24 Feb 2017

Von toten Tieren und vom Töten

Verhungert, verdurstet, wund gelegen – so titelte die NOZ am Mittwoch

Es geht um Tiere in der Tierkörperbeseitigungsanstalt. Ein Tierarzt hatte sich 75 Tierkadaver angesehen, davon meint er, lägen bei 10% Tierschutzverstöße vor. Harter Tobak, nur was ist dran?

Für uns ist das ganz schwierig zu beurteilen, jedoch machen wir uns natürlich unsere Gedanken, und die möchten wir gerne mit Euch teilen: Wir fragen uns, was ist da passiert, wie konnte das passieren, und wie ist so etwas zu vermeiden?

1. ja, es gibt Landwirte, denen das Tier scheißegal ist, aber das ist ganz sicher nicht die große Mehrheit. Die meisten Landwirte trifft eine solche Meldung bis ins Mark. Nur wir müssen die schwarzen Schafe benennen und uns gegen diese stellen.

2. es gibt Landwirte, die es schlichtweg nicht können, ein Tier töten, das ist auch absolut menschlich – nur dann müssen wir so konsequent sein, und jemanden rufen (z.B. einen Tierarzt), der im Falle des Falles das Tier dann erlöst.

3. zusätzlich gibt es Landwirte, die therapieren Tiere, die überhaupt keine Chance haben und

4. dann gibt es Tiere, bei denen man denkt, die packen das noch, und nachdem man sie dann erlöst hat, ärgert man sich, dass man es nicht schon 3-4 Tage vorher getan hat.

Und was wir nicht vergessen dürfen – auf der anderen Seite spielt immer die Frage mit, wenn ich dieses Tier nun töte, hatte ich dann einen vernünftigen Grund im Sinne des Tierschutzgesetzes?

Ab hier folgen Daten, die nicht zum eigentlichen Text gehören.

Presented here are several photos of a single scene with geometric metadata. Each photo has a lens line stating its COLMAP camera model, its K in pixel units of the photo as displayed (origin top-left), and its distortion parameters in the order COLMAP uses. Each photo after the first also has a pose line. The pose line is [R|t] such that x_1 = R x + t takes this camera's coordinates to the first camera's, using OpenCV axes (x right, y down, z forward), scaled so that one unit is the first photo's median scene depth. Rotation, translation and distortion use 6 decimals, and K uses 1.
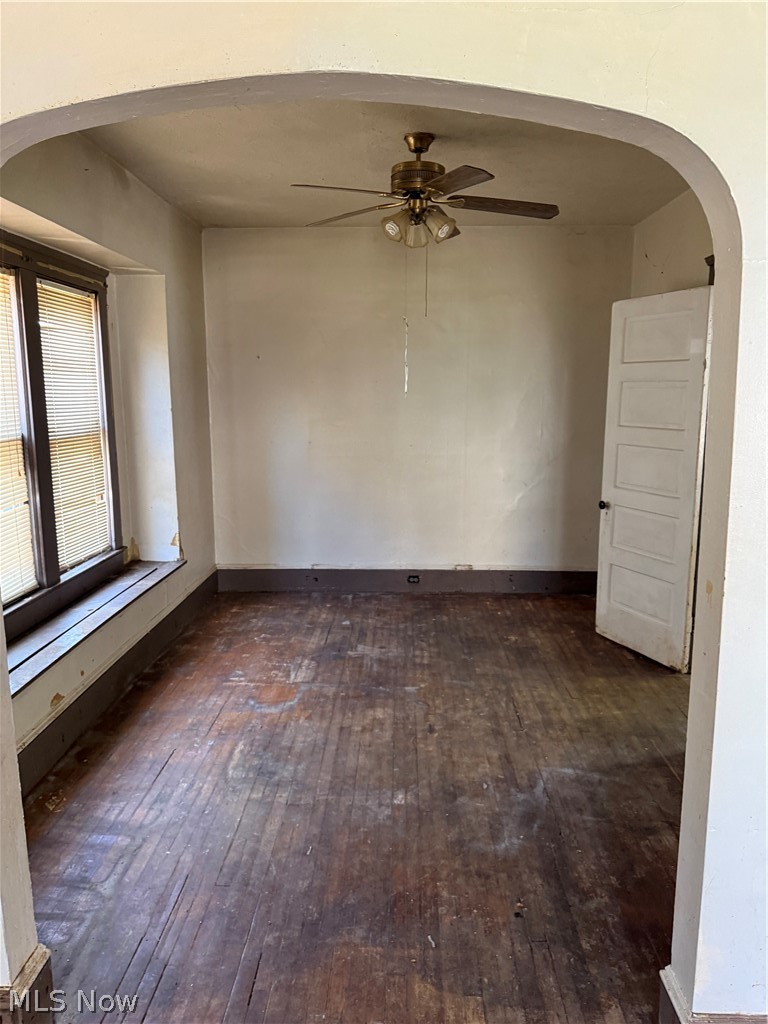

Viele Landwirte haben nach den Videos zum Nottöten der lebensunfähigen Ferkel Angst, etwas falsch zu machen, damit meinen wir sowohl beim Treffen der Entscheidung (Tier erlösen ja/nein) als auch beim Töten selber.

Das sind alles nur vage Erklärungsversuche, die den Umstand nicht besser machen. Wir möchten nur für etwas Verständnis werben. Es ist so einfach, einen solchen Artikel zu lesen und dann das Urteil zu fällen, dass alle Landwirte in unsere erste „Schublade“ gehören, dass den Landwirten ihre Tiere gleichgültig sind, sie nur Geld verdienen wollen und alles andere ausblenden.

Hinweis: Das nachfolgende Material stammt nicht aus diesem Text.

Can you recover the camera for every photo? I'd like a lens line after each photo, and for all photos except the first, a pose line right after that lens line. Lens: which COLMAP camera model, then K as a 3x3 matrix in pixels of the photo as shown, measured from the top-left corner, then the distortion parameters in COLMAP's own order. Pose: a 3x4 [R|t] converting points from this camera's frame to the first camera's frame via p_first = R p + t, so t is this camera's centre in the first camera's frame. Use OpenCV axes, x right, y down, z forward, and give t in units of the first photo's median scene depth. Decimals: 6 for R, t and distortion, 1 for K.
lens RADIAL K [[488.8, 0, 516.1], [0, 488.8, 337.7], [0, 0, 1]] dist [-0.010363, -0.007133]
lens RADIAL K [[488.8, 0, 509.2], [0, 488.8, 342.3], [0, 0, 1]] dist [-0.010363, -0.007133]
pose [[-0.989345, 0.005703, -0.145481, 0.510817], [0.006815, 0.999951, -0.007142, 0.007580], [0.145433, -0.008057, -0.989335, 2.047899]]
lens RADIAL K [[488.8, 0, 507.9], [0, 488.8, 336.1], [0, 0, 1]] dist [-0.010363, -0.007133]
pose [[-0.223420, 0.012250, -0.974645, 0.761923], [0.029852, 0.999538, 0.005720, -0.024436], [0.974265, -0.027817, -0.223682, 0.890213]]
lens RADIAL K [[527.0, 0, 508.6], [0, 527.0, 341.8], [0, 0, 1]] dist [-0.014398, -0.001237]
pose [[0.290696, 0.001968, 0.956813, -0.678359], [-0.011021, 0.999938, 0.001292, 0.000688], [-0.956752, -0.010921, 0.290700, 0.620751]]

Nur dem ist nicht so – ein Tier zu töten ist immer eine schwere Entscheidung, eine Einzelfallentscheidung, und sie wird offensichtlich häufig zu spät getroffen. Wir nehmen dieses Thema sehr ernst und werden uns bemühen besser zu werden.

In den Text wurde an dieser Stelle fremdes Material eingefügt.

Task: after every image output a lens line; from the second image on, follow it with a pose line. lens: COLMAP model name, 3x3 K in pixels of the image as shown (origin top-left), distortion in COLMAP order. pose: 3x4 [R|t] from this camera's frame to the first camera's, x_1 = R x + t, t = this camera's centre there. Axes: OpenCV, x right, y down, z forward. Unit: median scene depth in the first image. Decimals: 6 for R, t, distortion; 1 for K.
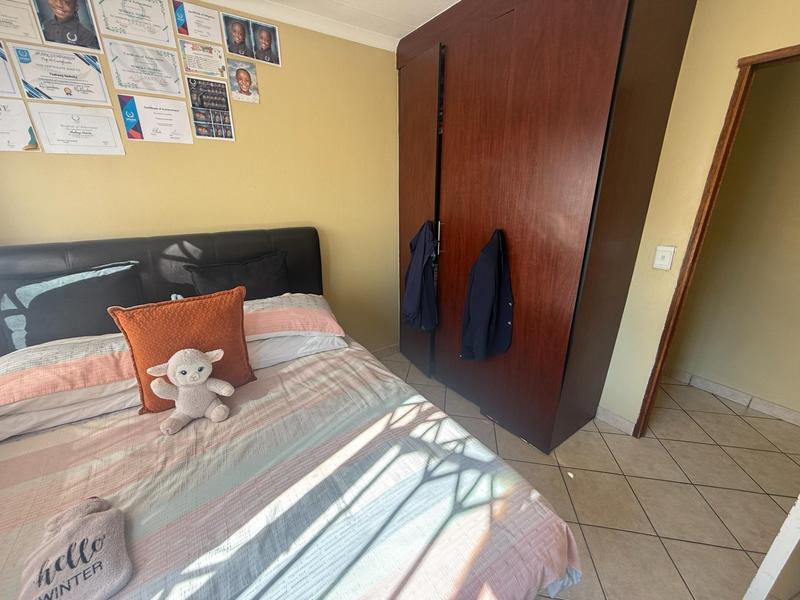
lens RADIAL K [[322.0, 0, 398.4], [0, 322.0, 301.7], [0, 0, 1]] dist [0.002101, 0.000323]
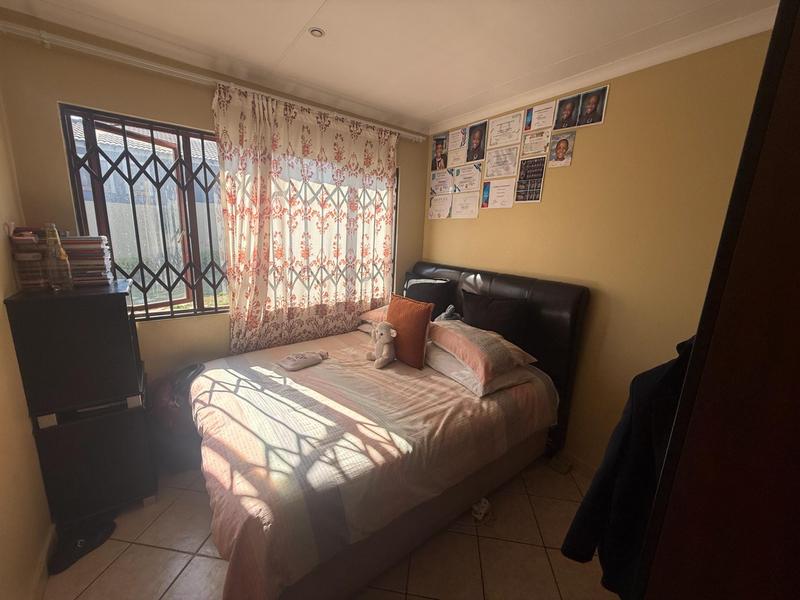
lens RADIAL K [[322.0, 0, 398.4], [0, 322.0, 301.7], [0, 0, 1]] dist [0.002101, 0.000323]
pose [[0.035553, 0.217753, -0.975356, 0.775510], [-0.374549, 0.907739, 0.189004, -0.231103], [0.926525, 0.358599, 0.113832, 0.601596]]
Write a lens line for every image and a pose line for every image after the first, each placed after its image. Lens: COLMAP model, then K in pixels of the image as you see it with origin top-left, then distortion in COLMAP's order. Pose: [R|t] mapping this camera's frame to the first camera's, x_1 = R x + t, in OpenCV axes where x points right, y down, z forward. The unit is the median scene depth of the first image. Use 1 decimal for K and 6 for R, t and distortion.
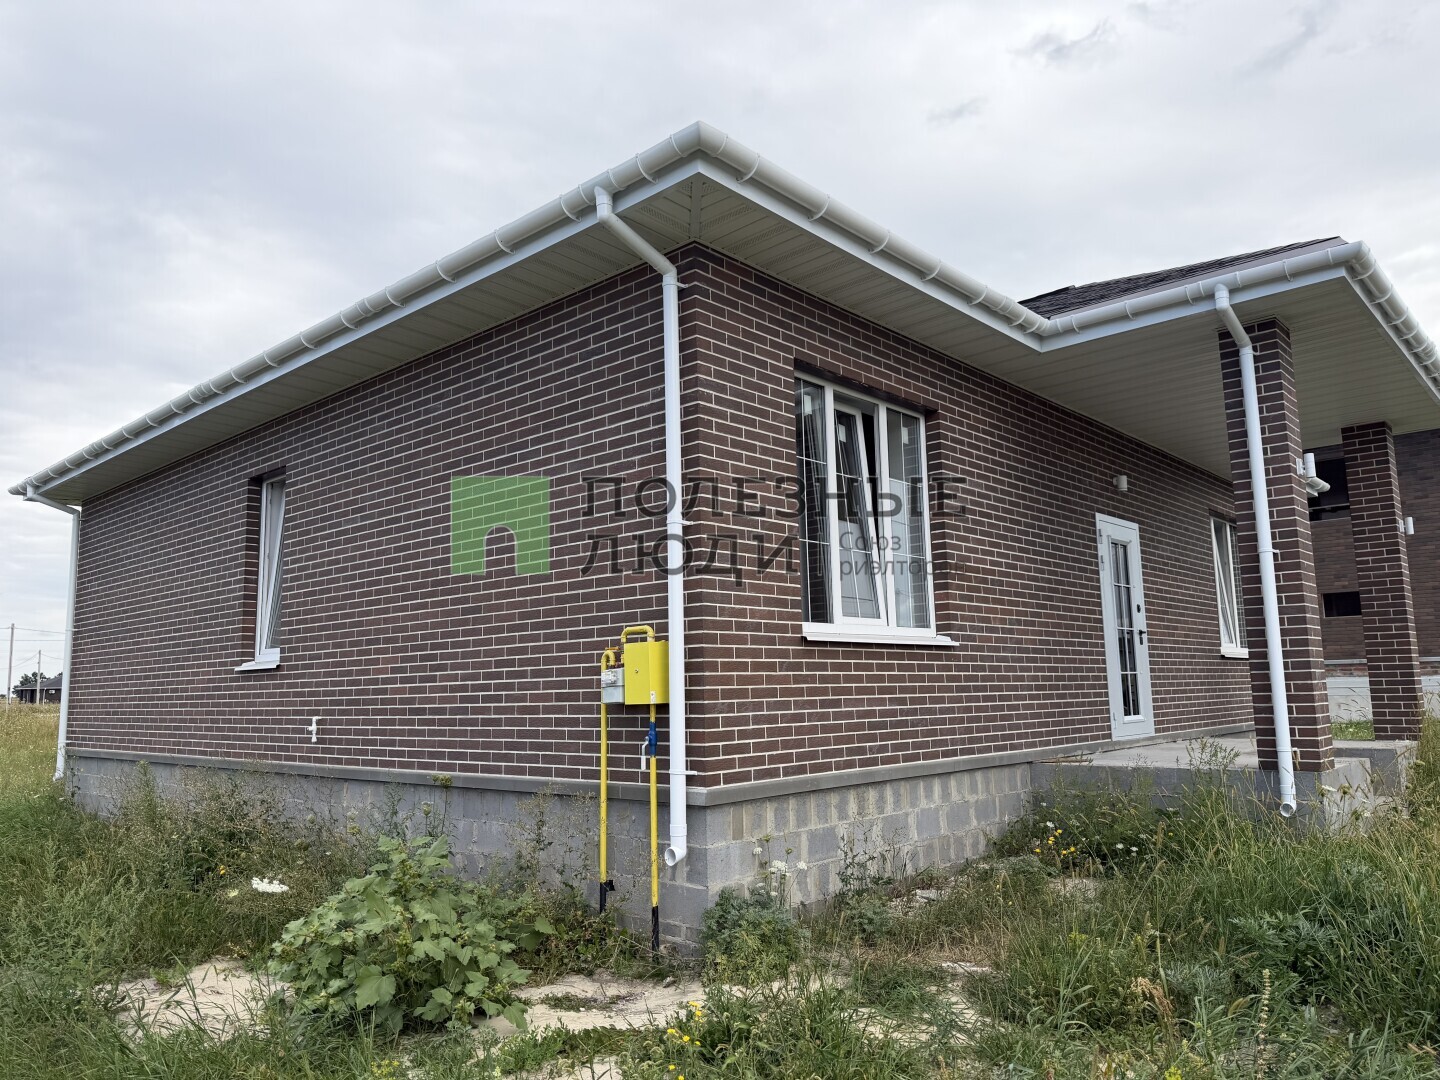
lens RADIAL K [[1019.2, 0, 720.0], [0, 1019.2, 540.0], [0, 0, 1]] dist [0.109771, -0.159086]
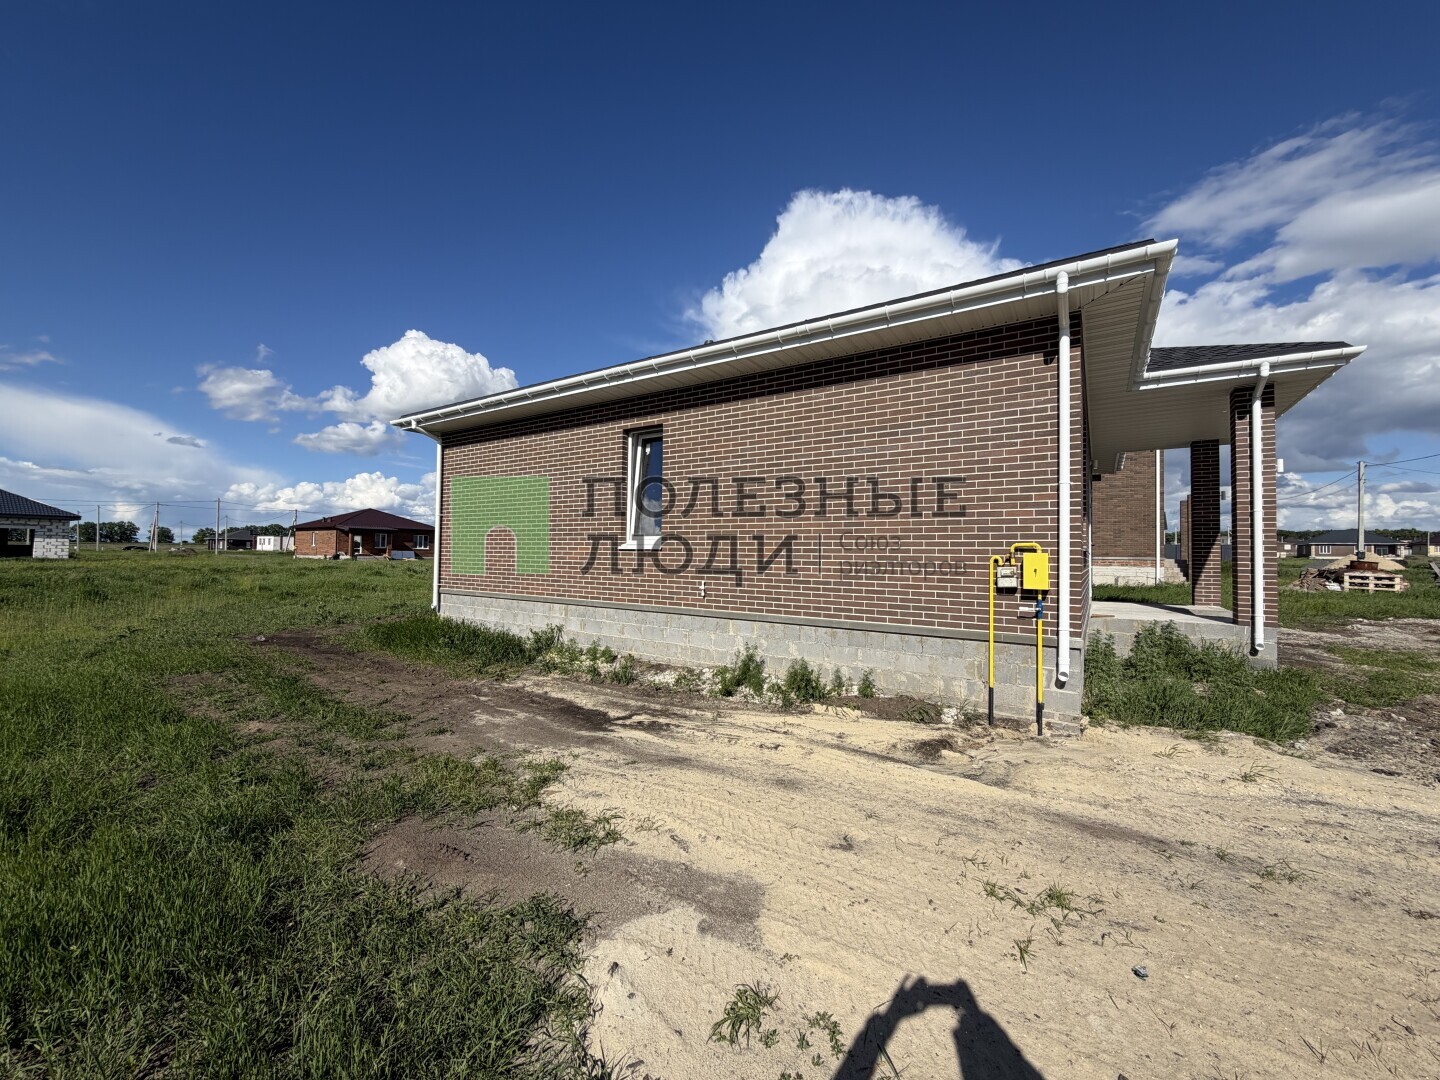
lens RADIAL K [[566.4, 0, 720.0], [0, 566.4, 540.0], [0, 0, 1]] dist [-0.009298, -0.000038]
pose [[0.988363, 0.036007, 0.147793, -0.667073], [-0.053515, 0.991777, 0.116252, -0.001172], [-0.142392, -0.122808, 0.982162, 0.149306]]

Nadine Henke, Tierärztin und Sauenhalterin

Der Bericht über Kadaverkontrollen in Niedersachsen hat bei mir Erinnerungen geweckt, an die Videos zur Nottötung aus dem September 2014. Aus vielen Gesprächen mit Schweinehaltern und Tierärzten, während der Recherche und nach der Veröffentlichung, kristallisierte sich ganz klar heraus: sehr viele Tierhalter haben ein Problem mit Nottötungen. Drei typische Beispiele:

Der Bauernsohn, auf einem Milchviehbetrieb aufgewachsen, heiratet in eine Familie von Schweinehaltern ein. Zwei Wochen nach der Hochzeit spricht ihn der neue Schwiegervater an: „Kannst du mir helfen? Wir haben ein verletztes Ferkel im Stall und ich bring‘ s nicht über mich es zu töten.“ So kommt es, dass seitdem der Schwiegersohn eine unangenehme Aufgabe hat.

„Wer übernimmt denn bei euch die Nottötung, wenn es mal sein muss?“, fragte ich eine Landwirtin. „Also mein Mann kann das gar nicht. Der könnte nie einem Tier was zuleide tun.“ „Und, machst du es dann?“ ICH? Auf keinen Fall! Bei uns muss das der Opa machen.“

Eine Landwirtin will den Nottötungserlass (Kopfschlag und Entblutung) zukünftig umsetzen und besorgt sich ein Skalpell, um an einem erdrückten Ferkel den Kehlschnitt zu üben. Sie bringt es aber nicht fertig: „Ich kann dem Tier einfach nicht die Kehle durchschneiden.“

Einige wenige Ferkelerzeuger die ich kenne, haben sich in den eine CO2-Box zugelegt. Einige bekommen die „erlass-gemäße“ Nottötung mittlerweile hin. Die meisten rufen – im Fall der Fälle – den Hoftierarzt.